** Information supplied follows **
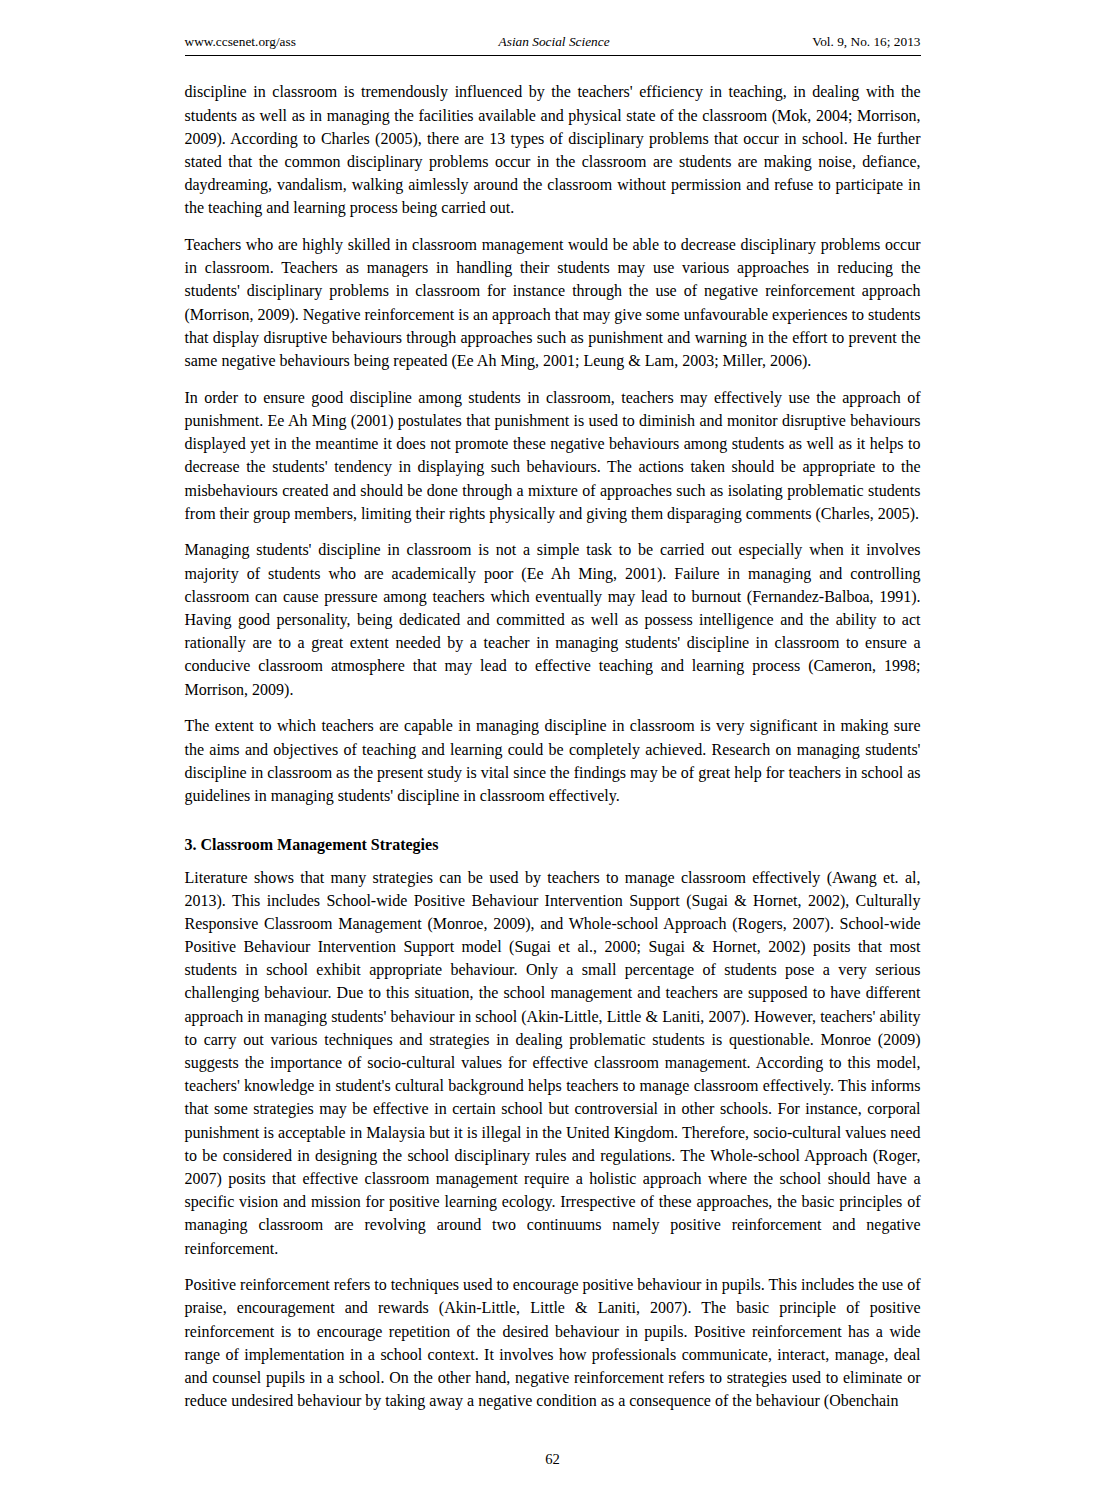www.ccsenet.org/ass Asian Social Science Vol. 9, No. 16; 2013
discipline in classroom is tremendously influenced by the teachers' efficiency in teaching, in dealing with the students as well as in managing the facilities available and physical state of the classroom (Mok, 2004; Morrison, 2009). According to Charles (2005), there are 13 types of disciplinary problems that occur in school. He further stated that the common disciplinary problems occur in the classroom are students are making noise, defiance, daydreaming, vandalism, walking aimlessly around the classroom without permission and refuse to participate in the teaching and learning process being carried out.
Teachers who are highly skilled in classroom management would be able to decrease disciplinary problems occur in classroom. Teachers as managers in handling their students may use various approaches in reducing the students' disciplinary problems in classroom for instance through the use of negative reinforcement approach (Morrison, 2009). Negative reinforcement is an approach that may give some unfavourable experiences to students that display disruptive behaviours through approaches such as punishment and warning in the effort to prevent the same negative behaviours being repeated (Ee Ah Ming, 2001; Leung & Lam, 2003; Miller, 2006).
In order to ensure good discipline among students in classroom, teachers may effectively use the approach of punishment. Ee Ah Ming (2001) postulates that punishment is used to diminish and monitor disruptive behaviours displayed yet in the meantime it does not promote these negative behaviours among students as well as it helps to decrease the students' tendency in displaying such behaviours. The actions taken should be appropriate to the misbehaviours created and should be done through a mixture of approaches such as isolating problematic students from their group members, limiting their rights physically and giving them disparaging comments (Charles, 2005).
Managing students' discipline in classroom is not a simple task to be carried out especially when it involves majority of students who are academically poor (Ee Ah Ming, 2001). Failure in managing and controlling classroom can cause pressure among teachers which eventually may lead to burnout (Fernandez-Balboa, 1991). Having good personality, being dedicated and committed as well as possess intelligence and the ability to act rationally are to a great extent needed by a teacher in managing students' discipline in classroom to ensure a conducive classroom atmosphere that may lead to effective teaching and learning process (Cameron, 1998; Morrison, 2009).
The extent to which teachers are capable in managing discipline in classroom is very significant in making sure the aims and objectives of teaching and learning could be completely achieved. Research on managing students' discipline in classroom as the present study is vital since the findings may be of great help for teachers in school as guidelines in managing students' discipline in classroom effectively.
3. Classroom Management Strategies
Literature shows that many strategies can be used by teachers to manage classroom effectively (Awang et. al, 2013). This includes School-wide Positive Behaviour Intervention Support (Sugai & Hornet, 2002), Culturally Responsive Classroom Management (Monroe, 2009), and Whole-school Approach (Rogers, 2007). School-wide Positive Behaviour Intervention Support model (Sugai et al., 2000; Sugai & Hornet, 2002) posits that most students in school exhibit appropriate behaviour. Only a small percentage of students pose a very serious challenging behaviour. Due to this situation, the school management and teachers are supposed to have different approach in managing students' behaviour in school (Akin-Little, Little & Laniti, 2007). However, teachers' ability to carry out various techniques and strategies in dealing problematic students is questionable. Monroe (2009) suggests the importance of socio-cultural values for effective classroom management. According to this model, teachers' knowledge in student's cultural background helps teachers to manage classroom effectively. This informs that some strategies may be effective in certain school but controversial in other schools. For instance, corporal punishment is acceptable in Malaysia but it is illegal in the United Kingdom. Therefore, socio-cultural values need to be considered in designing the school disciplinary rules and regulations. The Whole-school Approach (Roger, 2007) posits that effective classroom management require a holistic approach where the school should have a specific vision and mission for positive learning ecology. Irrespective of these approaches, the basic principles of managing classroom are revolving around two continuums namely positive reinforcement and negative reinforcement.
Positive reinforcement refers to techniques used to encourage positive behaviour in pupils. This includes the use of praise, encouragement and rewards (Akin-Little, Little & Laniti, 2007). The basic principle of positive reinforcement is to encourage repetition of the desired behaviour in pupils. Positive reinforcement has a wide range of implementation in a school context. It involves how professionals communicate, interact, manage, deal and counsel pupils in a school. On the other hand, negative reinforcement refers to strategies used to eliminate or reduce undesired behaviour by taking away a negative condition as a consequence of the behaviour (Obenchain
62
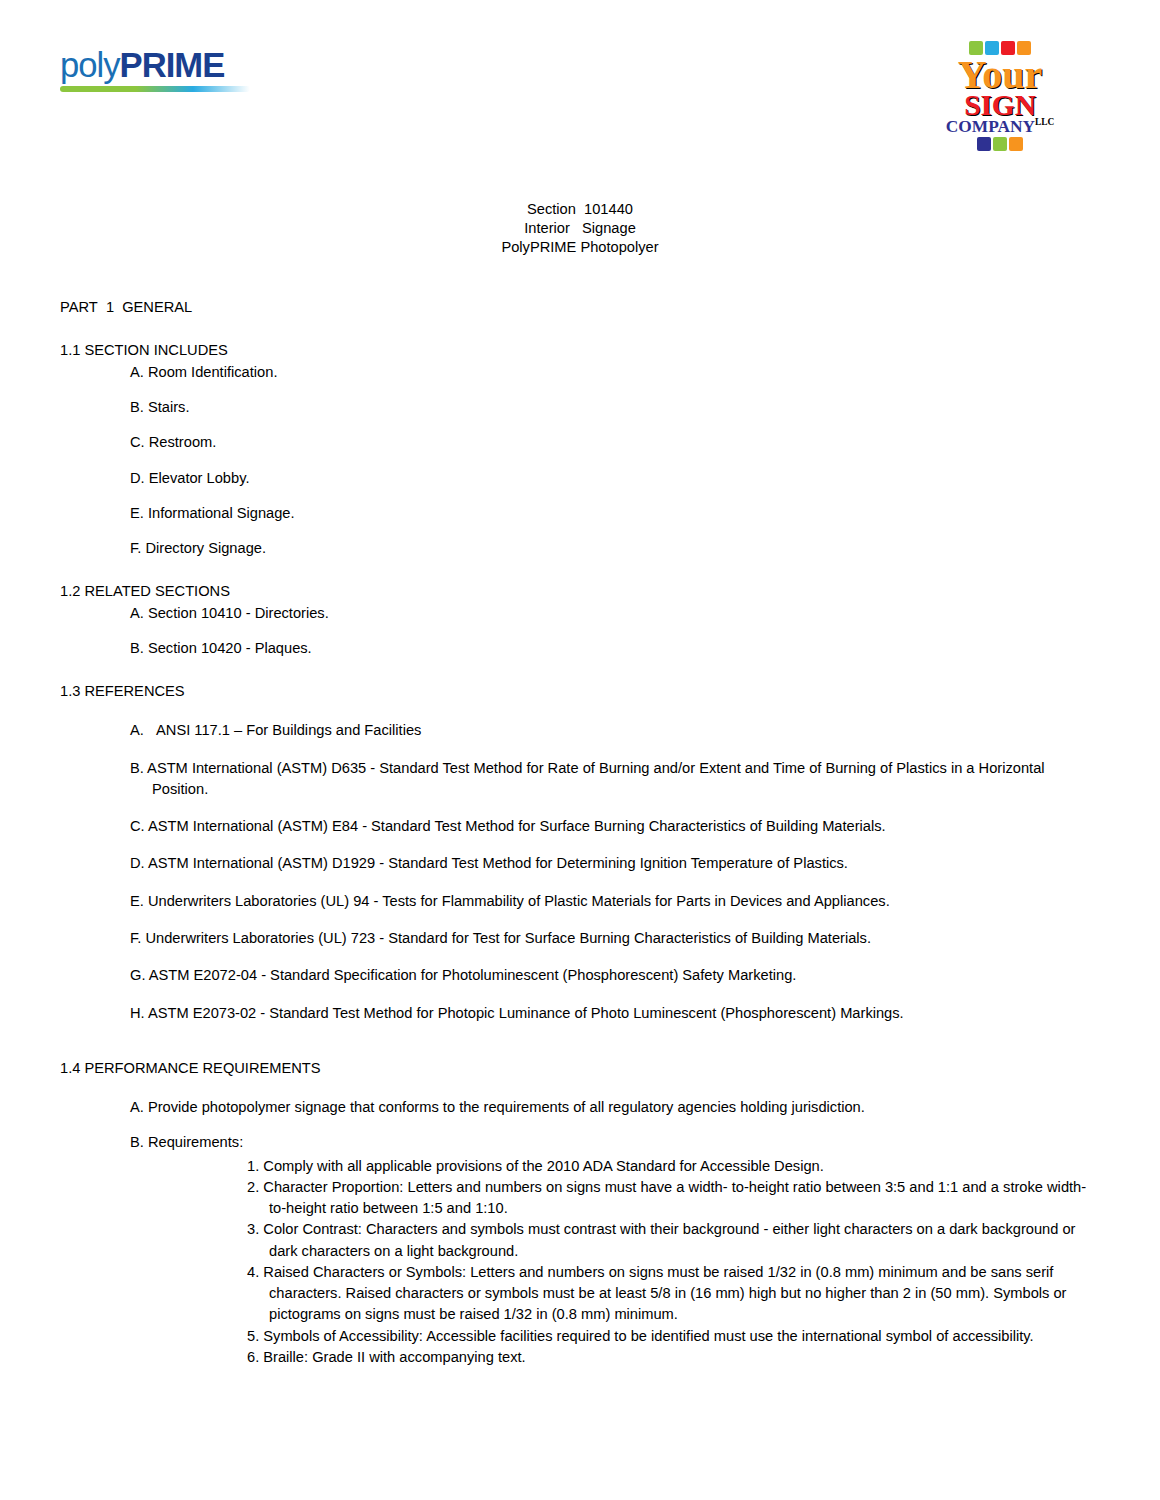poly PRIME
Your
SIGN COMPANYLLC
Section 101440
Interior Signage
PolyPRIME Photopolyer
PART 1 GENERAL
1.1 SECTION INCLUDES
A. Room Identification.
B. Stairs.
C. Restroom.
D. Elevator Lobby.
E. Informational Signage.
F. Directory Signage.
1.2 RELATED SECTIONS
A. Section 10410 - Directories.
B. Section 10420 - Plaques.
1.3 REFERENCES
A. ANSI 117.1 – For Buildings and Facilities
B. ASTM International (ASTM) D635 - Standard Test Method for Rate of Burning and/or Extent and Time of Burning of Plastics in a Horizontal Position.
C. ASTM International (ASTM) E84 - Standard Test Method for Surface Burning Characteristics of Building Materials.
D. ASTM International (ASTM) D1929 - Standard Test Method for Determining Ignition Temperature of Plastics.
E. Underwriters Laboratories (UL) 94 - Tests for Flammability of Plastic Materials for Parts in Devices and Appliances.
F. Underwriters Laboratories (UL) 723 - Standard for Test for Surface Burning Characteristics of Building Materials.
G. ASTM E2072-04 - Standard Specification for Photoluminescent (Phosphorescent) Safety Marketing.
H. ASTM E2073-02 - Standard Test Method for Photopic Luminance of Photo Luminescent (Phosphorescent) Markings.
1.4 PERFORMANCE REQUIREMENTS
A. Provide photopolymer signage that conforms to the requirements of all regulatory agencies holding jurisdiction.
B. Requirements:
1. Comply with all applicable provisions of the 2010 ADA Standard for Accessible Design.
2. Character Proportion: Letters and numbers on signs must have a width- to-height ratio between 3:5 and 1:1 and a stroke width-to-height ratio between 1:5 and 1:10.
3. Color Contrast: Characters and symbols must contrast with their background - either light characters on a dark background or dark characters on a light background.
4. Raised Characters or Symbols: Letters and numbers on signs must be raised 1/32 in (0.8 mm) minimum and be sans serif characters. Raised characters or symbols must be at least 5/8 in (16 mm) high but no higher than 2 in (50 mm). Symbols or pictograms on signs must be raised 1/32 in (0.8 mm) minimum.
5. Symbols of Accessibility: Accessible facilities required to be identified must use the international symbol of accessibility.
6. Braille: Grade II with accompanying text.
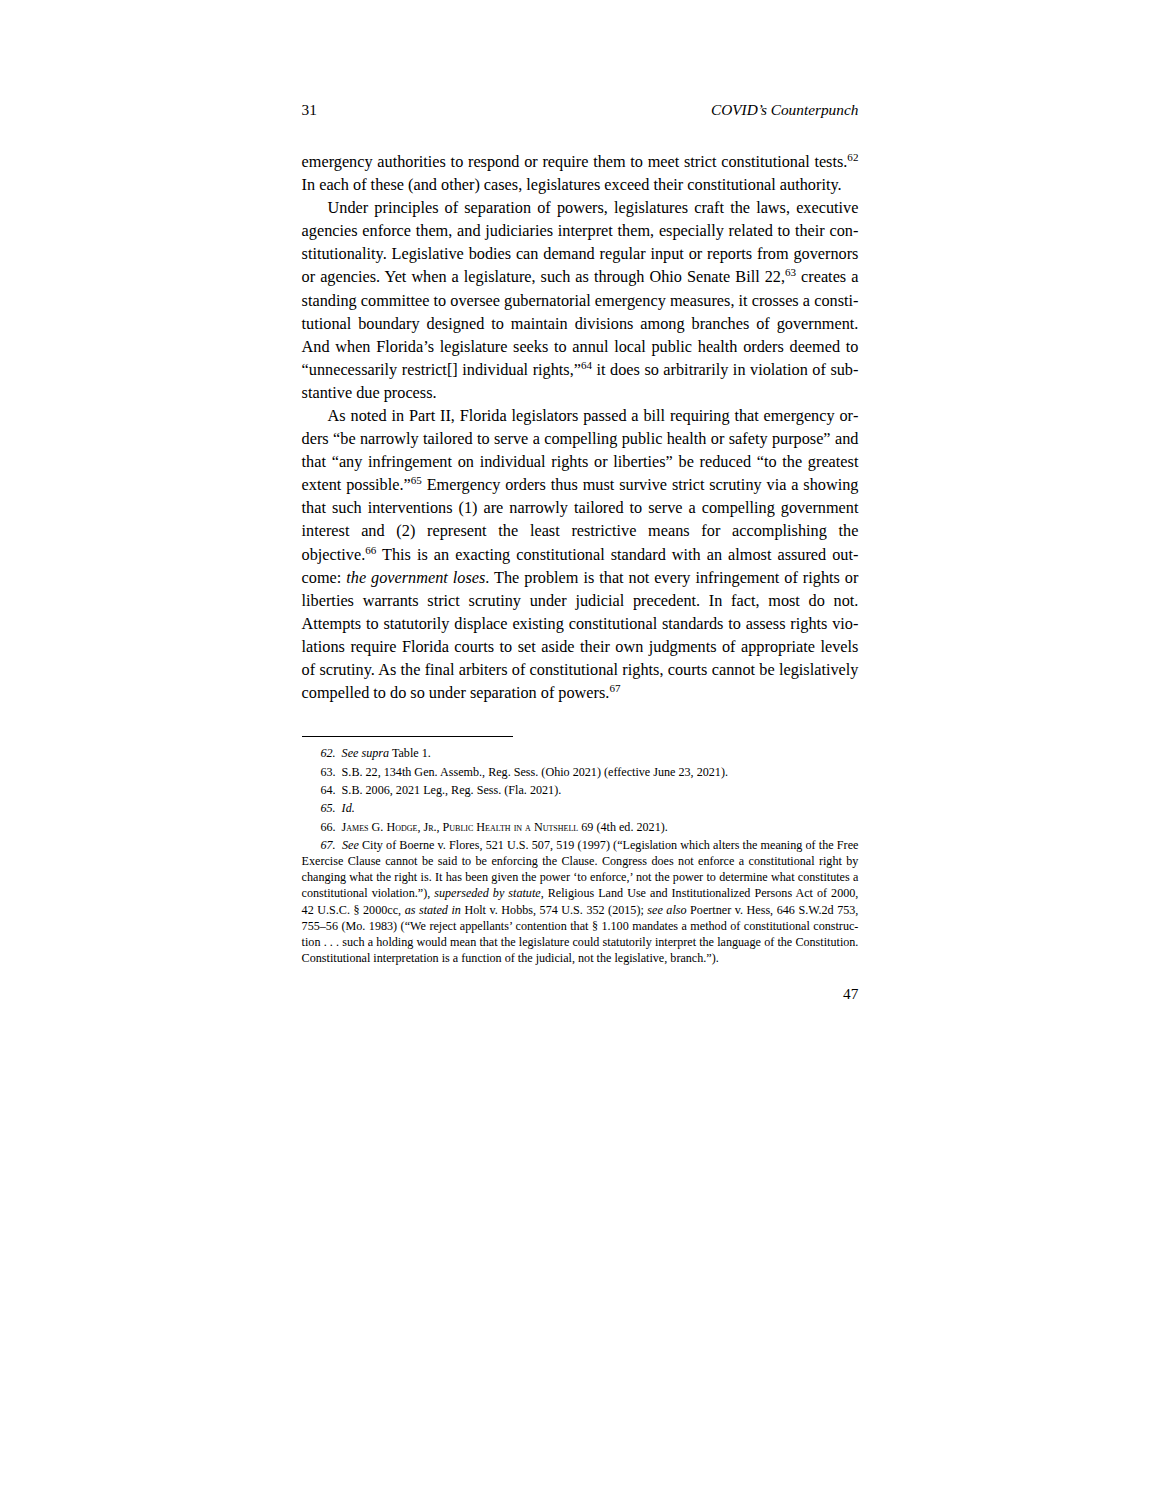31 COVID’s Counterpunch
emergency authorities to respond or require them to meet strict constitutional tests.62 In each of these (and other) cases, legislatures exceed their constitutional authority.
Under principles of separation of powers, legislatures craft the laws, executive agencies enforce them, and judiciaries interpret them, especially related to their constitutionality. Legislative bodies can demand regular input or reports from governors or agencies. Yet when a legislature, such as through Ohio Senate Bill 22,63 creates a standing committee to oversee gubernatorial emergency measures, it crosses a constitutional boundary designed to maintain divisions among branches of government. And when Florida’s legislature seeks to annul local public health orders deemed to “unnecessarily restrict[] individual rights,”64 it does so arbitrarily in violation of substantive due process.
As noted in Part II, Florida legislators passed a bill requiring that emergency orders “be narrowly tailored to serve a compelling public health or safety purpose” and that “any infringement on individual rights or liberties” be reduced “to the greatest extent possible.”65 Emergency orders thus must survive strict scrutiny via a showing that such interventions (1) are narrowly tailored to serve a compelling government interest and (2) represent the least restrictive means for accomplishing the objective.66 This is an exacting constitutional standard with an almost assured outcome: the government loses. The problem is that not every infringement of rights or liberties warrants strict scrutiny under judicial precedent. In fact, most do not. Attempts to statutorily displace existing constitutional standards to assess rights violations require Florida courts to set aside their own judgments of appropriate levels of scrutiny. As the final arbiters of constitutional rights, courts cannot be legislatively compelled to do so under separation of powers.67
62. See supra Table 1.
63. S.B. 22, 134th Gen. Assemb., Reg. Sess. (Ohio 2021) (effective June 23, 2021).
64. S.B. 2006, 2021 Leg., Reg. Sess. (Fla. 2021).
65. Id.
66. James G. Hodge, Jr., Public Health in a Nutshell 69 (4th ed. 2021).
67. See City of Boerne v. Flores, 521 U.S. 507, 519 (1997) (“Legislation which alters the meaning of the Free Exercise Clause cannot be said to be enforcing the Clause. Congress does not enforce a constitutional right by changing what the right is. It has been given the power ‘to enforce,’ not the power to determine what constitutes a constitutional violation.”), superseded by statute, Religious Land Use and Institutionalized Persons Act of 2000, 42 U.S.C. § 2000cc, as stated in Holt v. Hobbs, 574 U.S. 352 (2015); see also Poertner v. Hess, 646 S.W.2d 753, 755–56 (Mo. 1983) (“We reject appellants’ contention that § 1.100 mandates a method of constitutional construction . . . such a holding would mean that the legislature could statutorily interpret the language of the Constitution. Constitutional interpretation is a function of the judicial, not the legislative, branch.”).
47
** End of Information supplied **
The problem: Every line above from the line with "1.2 RELATED SECTIONS" to the line with "C. ASTM International" is wanted, ends included; write them out exactly and add no other line.

Result for this task:
1.2 RELATED SECTIONS
A. Section 10410 - Directories.
B. Section 10420 - Plaques.
1.3 REFERENCES
A. ANSI 117.1 – For Buildings and Facilities
B. ASTM International (ASTM) D635 - Standard Test Method for Rate of Burning and/or Extent and Time of Burning of Plastics in a Horizontal Position.
C. ASTM International (ASTM) E84 - Standard Test Method for Surface Burning Characteristics of Building Materials.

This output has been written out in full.